Pikeville's Historic Lincoln Rosenwald School
With its humble façade and nondescript construction, the Lincoln School in downtown Pikeville is easy to overlook. But take a closer look at this historic building and you'll get a unique glimpse into a mostly forgotten chapter of the rural South in the early 20th century.
Beginning in 1912, the Rosenwald school building program, under the auspices of Tuskegee Normal and Industrial Institute (now Tuskegee University), began a major effort to improve the quality of public education for African Americans in the South. This effort led to the establishment of the Rosenwald Fund. By 1928 one in every five rural schools in the South was a Rosenwald school, including the Lincoln School in Pikeville. These schools housed one third of the region’s rural black schoolchildren and teachers. At the program’s conclusion in 1932, it had produced 4,977 schools, 217 teachers’ homes, and 163 shop buildings that served 663,625 students in 15 states. Julius Rosenwald and the Rosenwald Fund contributed more than $4.3 million, and African American communities raised more than $4.7 million.
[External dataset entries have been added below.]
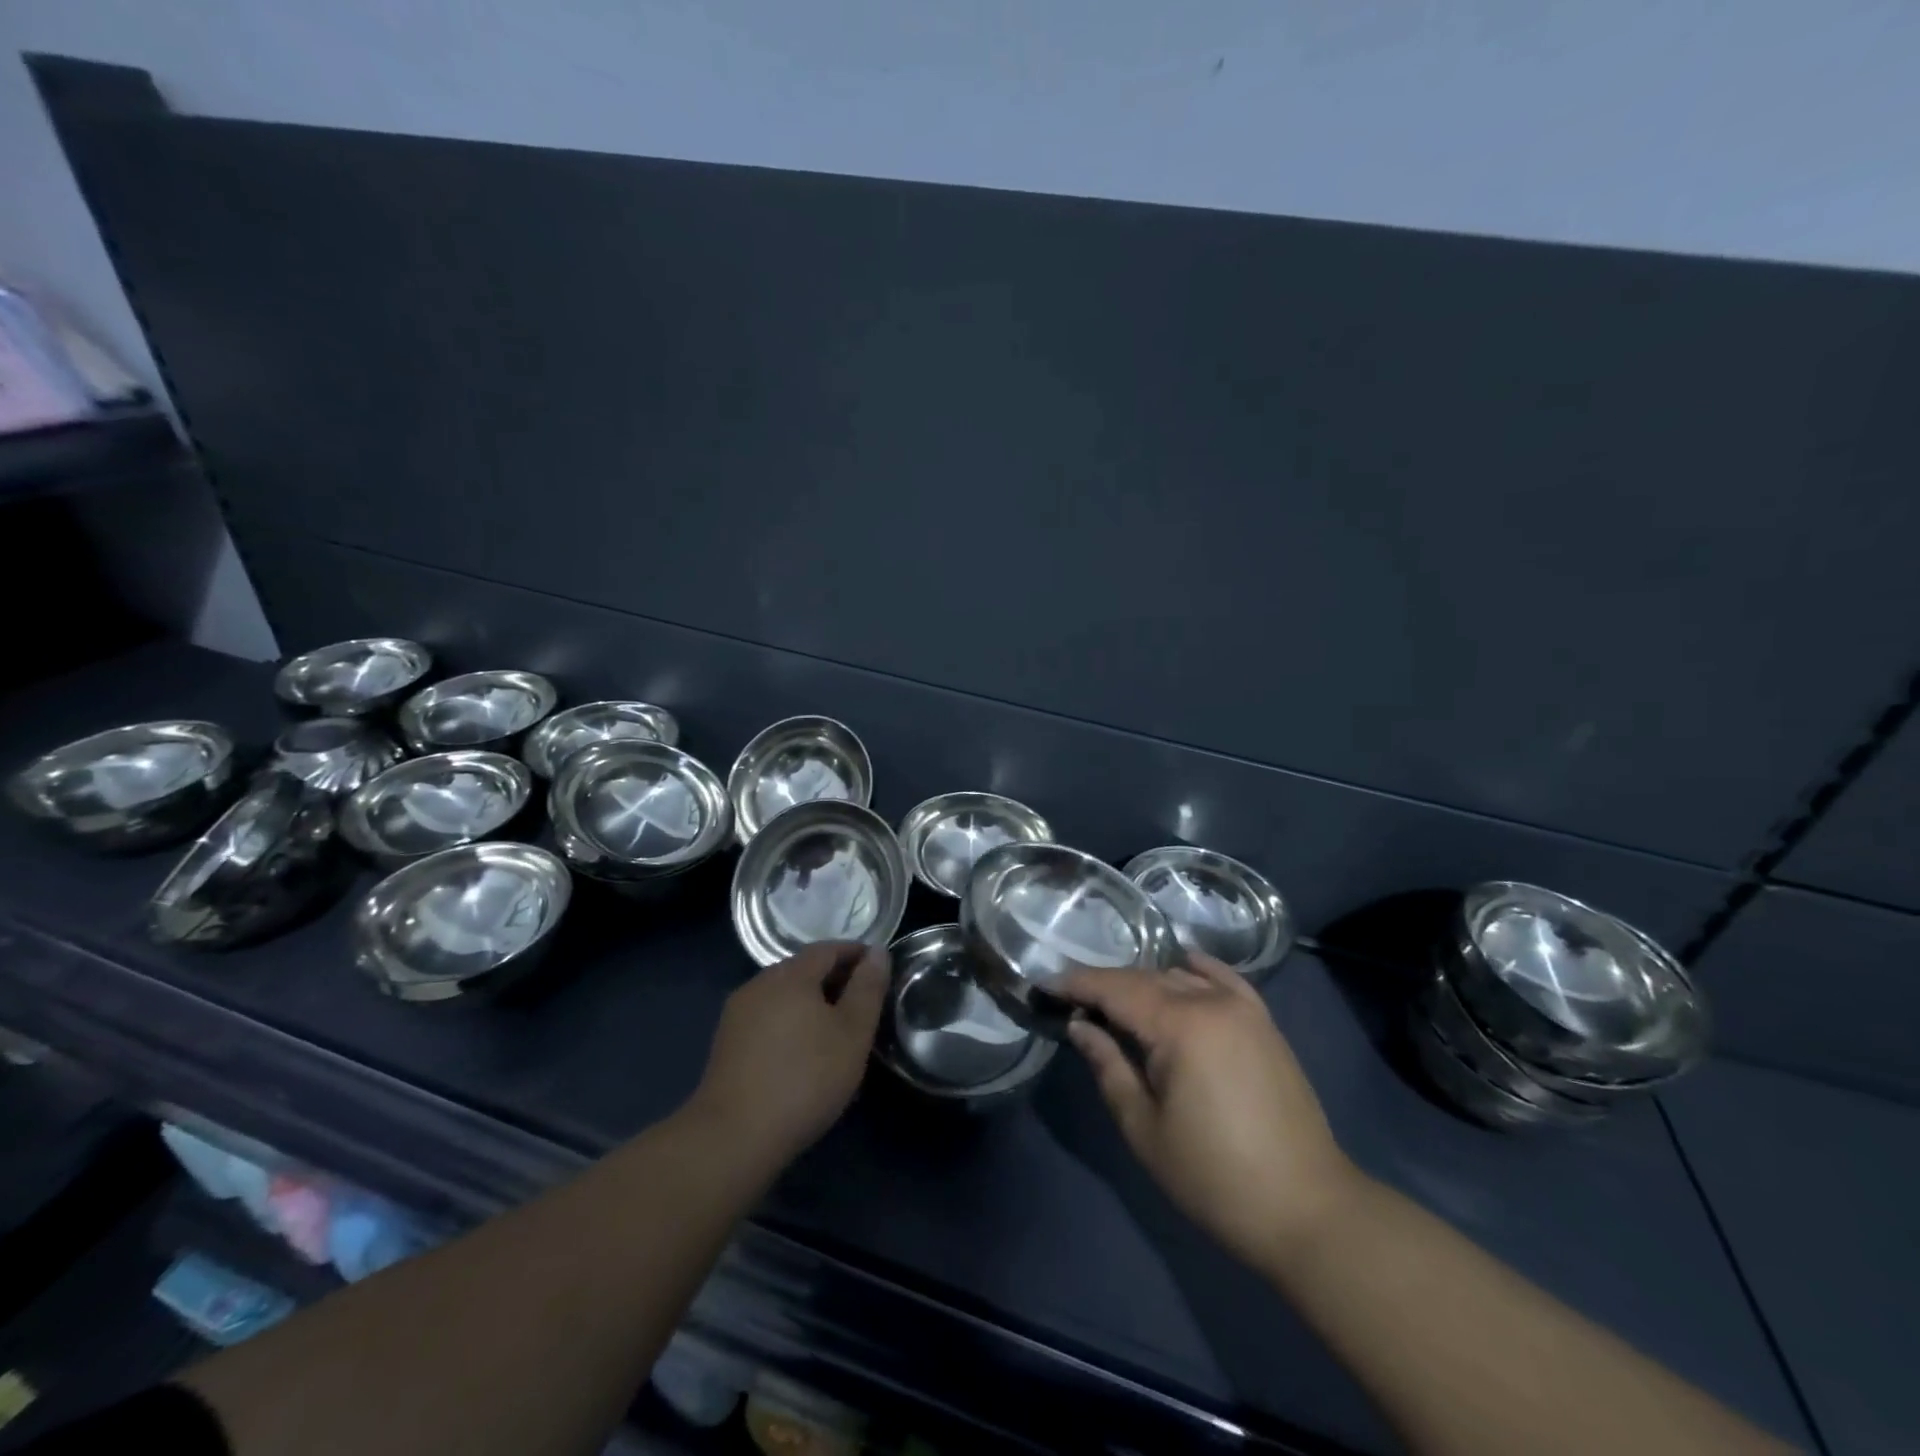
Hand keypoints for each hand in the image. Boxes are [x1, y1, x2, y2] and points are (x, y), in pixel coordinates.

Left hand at [688, 942, 888, 1166]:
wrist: (732, 1138)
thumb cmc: (804, 1079)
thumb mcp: (852, 1034)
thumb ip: (867, 989)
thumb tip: (877, 952)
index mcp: (790, 975)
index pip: (827, 949)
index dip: (855, 954)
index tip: (878, 969)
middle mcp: (759, 984)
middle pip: (803, 969)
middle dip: (834, 978)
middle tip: (862, 1002)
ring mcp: (737, 1014)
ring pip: (783, 995)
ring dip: (811, 1002)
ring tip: (836, 1028)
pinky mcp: (726, 1044)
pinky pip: (767, 1017)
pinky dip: (790, 1021)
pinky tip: (802, 1050)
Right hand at [1061, 954, 1361, 1269]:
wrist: (1308, 1209)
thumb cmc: (1215, 1178)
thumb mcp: (1145, 1128)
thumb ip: (1108, 1067)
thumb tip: (1080, 1026)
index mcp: (1180, 1026)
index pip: (1115, 989)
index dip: (1077, 984)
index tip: (1046, 985)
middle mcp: (1212, 1002)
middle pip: (1145, 979)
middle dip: (1106, 984)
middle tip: (1072, 997)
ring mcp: (1244, 1009)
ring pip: (1180, 977)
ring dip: (1143, 983)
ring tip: (1115, 999)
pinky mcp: (1264, 1023)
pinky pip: (1223, 979)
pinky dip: (1196, 969)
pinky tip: (1180, 966)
Many of the Rosenwald schools constructed between 1913 and 1932 remained in operation until the 1960s and 1970s when the 1954 Supreme Court ruling against racial segregation (Brown v. Board of Education of Topeka). Some fell into disuse or changed function as rural populations declined. While many schools are gone, there is a growing interest in the history and preservation of existing structures.
The historic Lincoln Rosenwald School at 457 Grove St. in Pikeville was built in 1925 and is listed on the National Register of Historic Places.